Volume lacking beginning and end. Begins at the end of Tractate Menachot, and ends with the first chapter of Tractate Mikvaot. [99] leaves. 8-leaf gatherings. Kodashim: gatherings 30 (lacking first two leaves), 31, 32, 33 (second leaf bound back to front), 34. Altogether [38] leaves (Order Kodashim originally: [56] leaves). Taharot: gatherings 35 (fourth leaf of this gathering erroneously bound after first leaf of gathering 38), 36, 37, 38, 39, 40, 41, 42 (lacking final two leaves of this gathering). Altogether [61] leaves (Order Taharot originally: [86] leaves).

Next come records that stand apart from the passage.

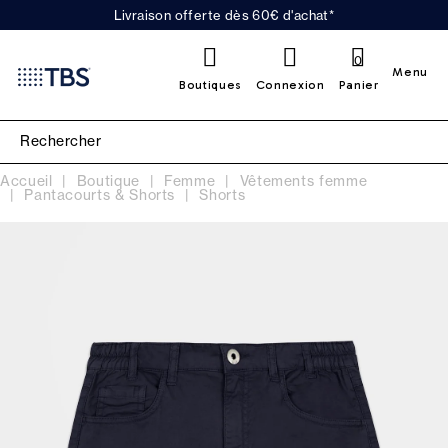
Livraison offerte dès 60€ d'achat*
0
Menu
Boutiques
Connexion
Panier
Accueil
Boutique
Femme
Vêtements femme
Pantacourts & Shorts
Shorts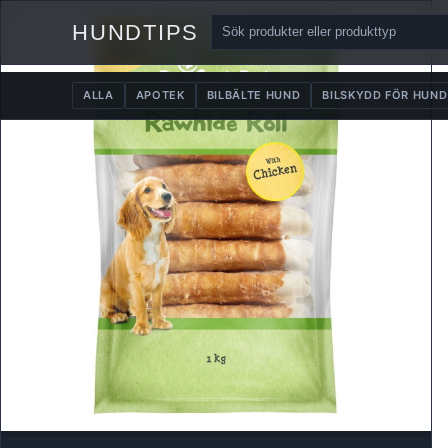
HUNDTIPS
ALLA
APOTEK
BILBÄLTE HUND
BILSKYDD FÖR HUND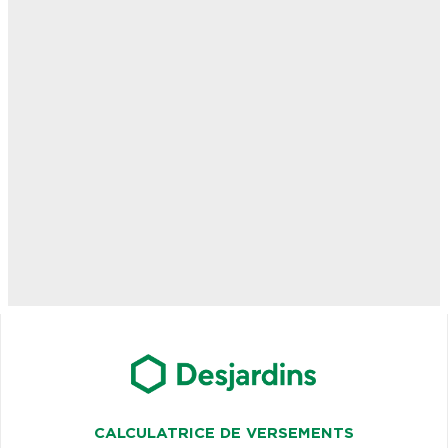
CALCULATRICE DE VERSEMENTS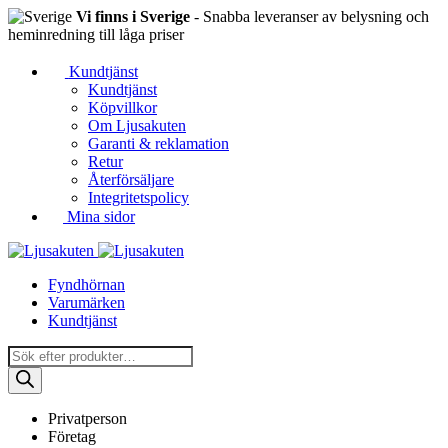
Vi finns i Sverige
- Snabba leveranser av belysning och
heminredning till låga priser
Kundtjänst
Kundtjänst
Köpvillkor
Om Ljusakuten
Garanti & reklamation
Retur
Återförsäljare
Integritetspolicy
Mina sidor
Fyndhörnan
Varumärken
Kundtjänst
Produktsökning
Privatperson
Företag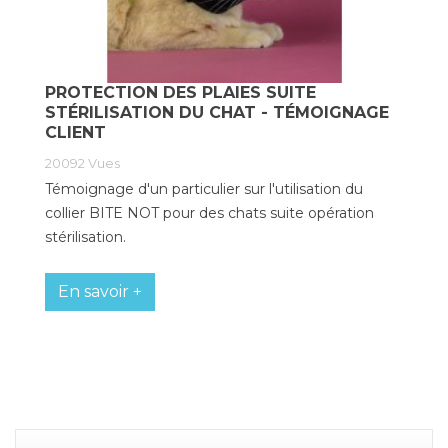
PROTECTION DES PLAIES SUITE
STÉRILISATION DU CHAT - TÉMOIGNAGE
CLIENT
20092
Vues
Témoignage d'un particulier sur l'utilisation du
collier BITE NOT pour des chats suite opération
stérilisation.
En savoir +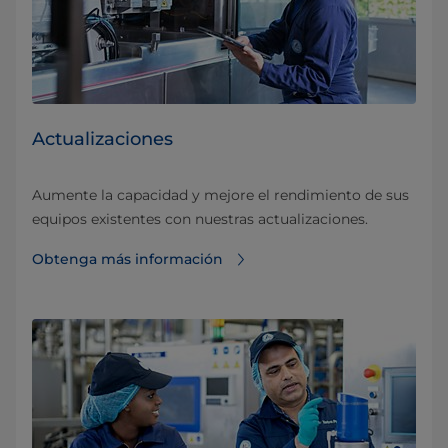
Actualizaciones
Aumente la capacidad y mejore el rendimiento de sus
equipos existentes con nuestras actualizaciones.
Obtenga más información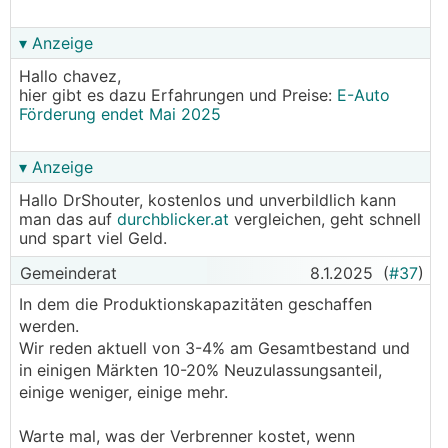
▾ Anzeige
Hallo chavez,
hier gibt es dazu Erfahrungen und Preise:
E-Auto
Förderung endet Mai 2025
▾ Anzeige
Hallo DrShouter, kostenlos und unverbildlich kann
man das auf
durchblicker.at
vergleichen, geht schnell
und spart viel Geld.
Gemeinderat
8.1.2025
(
#37
)
In dem die Produktionskapazitäten geschaffen
werden.
Wir reden aktuell von 3-4% am Gesamtbestand und
in einigen Märkten 10-20% Neuzulassungsanteil,
einige weniger, einige mehr.
Warte mal, was der Verbrenner kostet, wenn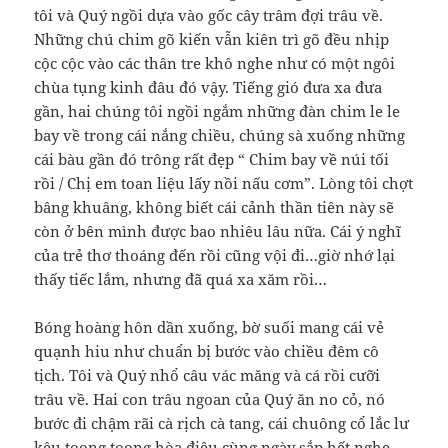
tôi và Quý ngồi dựa vào gốc cây trâm đợi trâu về.
Những chú chim gõ kiến vẫn kiên trì gõ đều nhịp
cộc cộc vào các thân tre khô nghe như có một ngôi
chùa tụng kinh đâu đó vậy. Tiếng gió đưa xa đưa
gần, hai chúng tôi ngồi ngắm những đàn chim le le
bay về trong cái nắng chiều, chúng sà xuống những
cái bàu gần đó trông rất đẹp “ Chim bay về núi tối
rồi / Chị em toan liệu lấy nồi nấu cơm”. Lòng tôi chợt
bâng khuâng, không biết cái cảnh thần tiên này sẽ
còn ở bên mình được bao nhiêu lâu nữa. Cái ý nghĩ
của trẻ thơ thoáng đến rồi cũng vội đi…giờ nhớ lại
thấy tiếc lắm, nhưng đã quá xa xăm rồi…
Bóng hoàng hôn dần xuống, bờ suối mang cái vẻ
quạnh hiu như chuẩn bị bước vào chiều đêm cô
tịch. Tôi và Quý nhổ câu vác măng và cá rồi cưỡi
trâu về. Hai con trâu ngoan của Quý ăn no cỏ, nó
bước đi chậm rãi cà rịch cà tang, cái chuông cổ lắc lư
kêu toong toong hòa điệu cùng ngày sắp hết nghe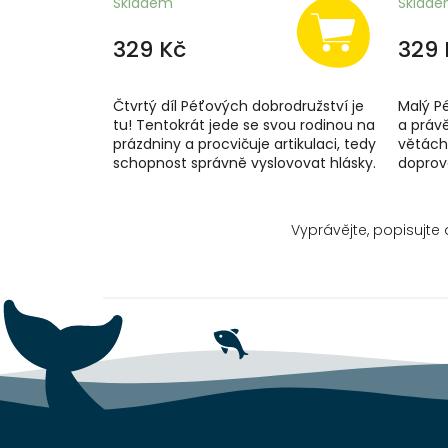
Skladem
Sklad
329 Kč
329 
Čtvrtý díl Péťových dobrodružství je
Malý Pé
tu! Tentokrát jede se svou rodinou na
a právě
prázdniny a procvičuje artikulaci, tedy
větách
schopnost správně vyslovovat hlásky.
doprov
Toto krásné leporelo...
mluvení
zásobu.
Vyprávějte, popisujte 
Z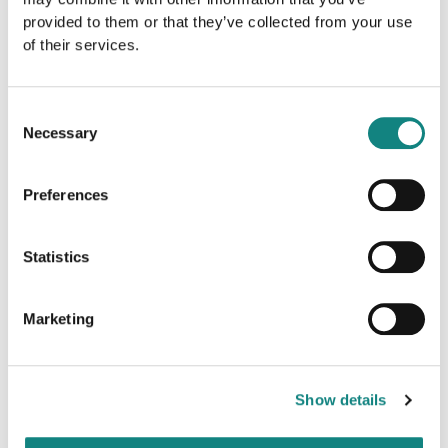
Hvorfor hydrogen og hvorfor Mosjøen?
provided to them or that they’ve collected from your use
En kort innføring i hvorfor hydrogen er viktig for det
of their services.
grønne skiftet – og hvorfor Mosjøen er en attraktiv
lokasjon for satsingen.
Kort om Gen2 Energy
Consent
Necessary
Selection
Presentasjon av selskapet og våre ambisjoner.
Hydrogenanlegget på Nesbruket
Status for planene, tomta og neste steg.
Preferences
Gen2 Energy satser på maritim sektor
Hvordan hydrogen kan bidra til grønn omstilling av
Statistics
maritim sektor.
Lokal og regional verdiskaping
Marketing
Ringvirkninger for arbeidsplasser, næringsliv og
utvikling på Helgeland.
Spørsmålsrunde
Åpen dialog med salen – vi setter av god tid til
Show details
spørsmål og svar.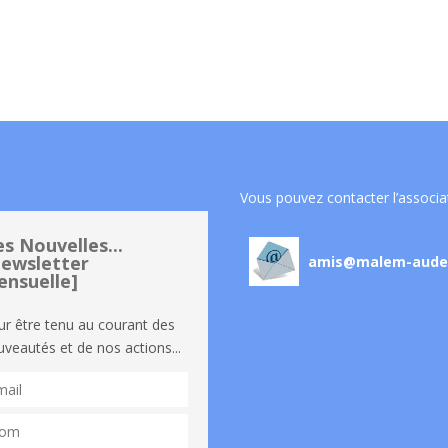
Vous pouvez contacter l’associa
s Nouvelles...
ewsletter
amis@malem-aude
nsuelle]
ur être tenu au courant des
veautés et de nos actions...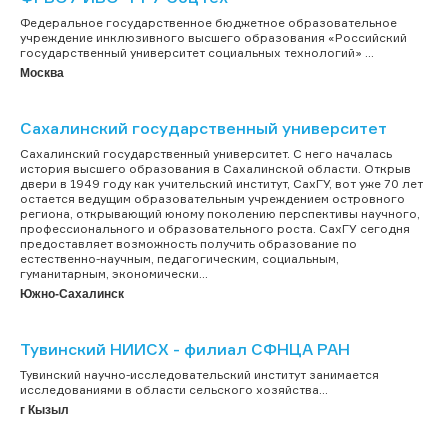
Федеральное государственное бюджетное образовательное
учреждение инклюзивного высшего образования «Российский
государственный университет социальных технологий» ...
Москва
Сахалинский государственный университет
Cахалинский государственный университет. С него началась
история высшего образования в Сахалинской области. Открыв
двери в 1949 году как учительский институт, СахГУ, вот уже 70 лет
остается ведущим образовательным учреждением островного
региона, открывающий юному поколению перспективы научного,
профессионального и образовательного роста. СахГУ сегодня
предоставляет возможность получить образование по
естественно-научным, педагогическим, социальным,
гуманитарным, экономически...
Южно-Сахалинск
Тувинский НИИСХ - филиал СФНЦА РАН
Тувинский научно-исследовательский институт занимается
исследованиями в области сельского хозяйства...
г Кызыл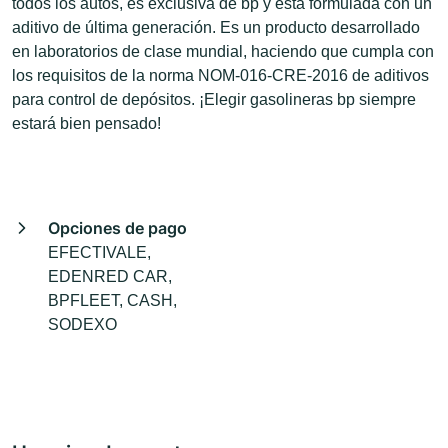
todos los autos, es exclusiva de bp y está formulada con un
aditivo de última generación. Es un producto desarrollado
en laboratorios de clase mundial, haciendo que cumpla con
los requisitos de la norma NOM-016-CRE-2016 de aditivos
para control de depósitos. ¡Elegir gasolineras bp siempre
estará bien pensado!
Opciones de pago
EFECTIVALE,
EDENRED CAR,
BPFLEET, CASH,
SODEXO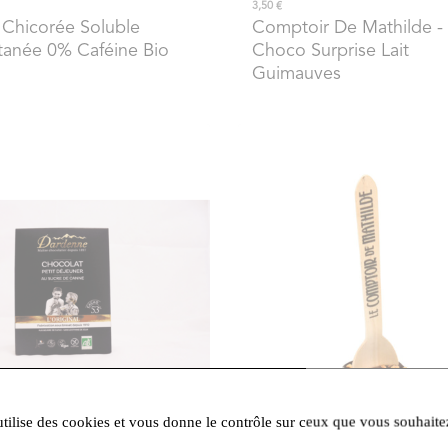
3,50 €
 Chicorée Soluble
Comptoir De Mathilde
-
tanée 0% Caféine Bio
Choco Surprise Lait
Guimauves
utilise des cookies et vous donne le contrôle sur ceux que vous souhaite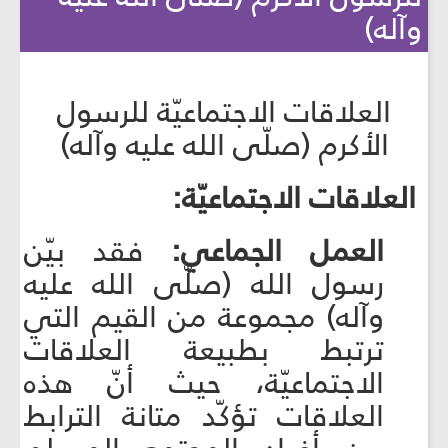
وآله)
العلاقات الاجتماعيّة للرسول
الأكرم (صلّى الله عليه وآله)
العلاقات الاجتماعيّة:
العمل الجماعي:
فقد بيّن
رسول الله (صلّى الله عليه
وآله) مجموعة من القيم التي
ترتبط بطبيعة العلاقات
الاجتماعيّة، حيث أنّ هذه
العلاقات تؤكّد متانة الترابط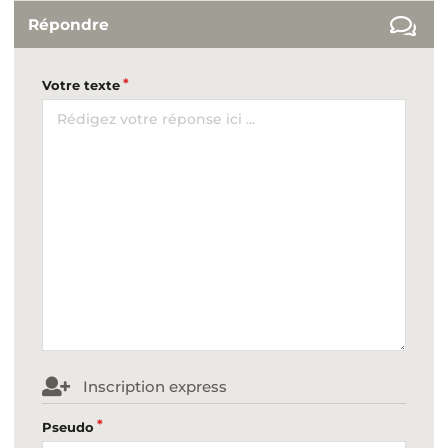
Répondre
Votre texte
Inscription express
Pseudo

32 cm. Condition varies (overall fair condition). Stains, including dampstains. Tears and wear. Open tears to a large number of leaves, affecting text. Large open tears to three leaves, significantly affecting text (leaf with chapters I and II of Tractate Arachin; leaf with chapters I, II and III of Tractate Keritot; and leaf with conclusion of Tractate Taharot and beginning of Tractate Mikvaot). All leaves were professionally restored with paper and rebound. Margins trimmed, affecting text on some leaves. Some glosses trimmed. New leather binding, with damage.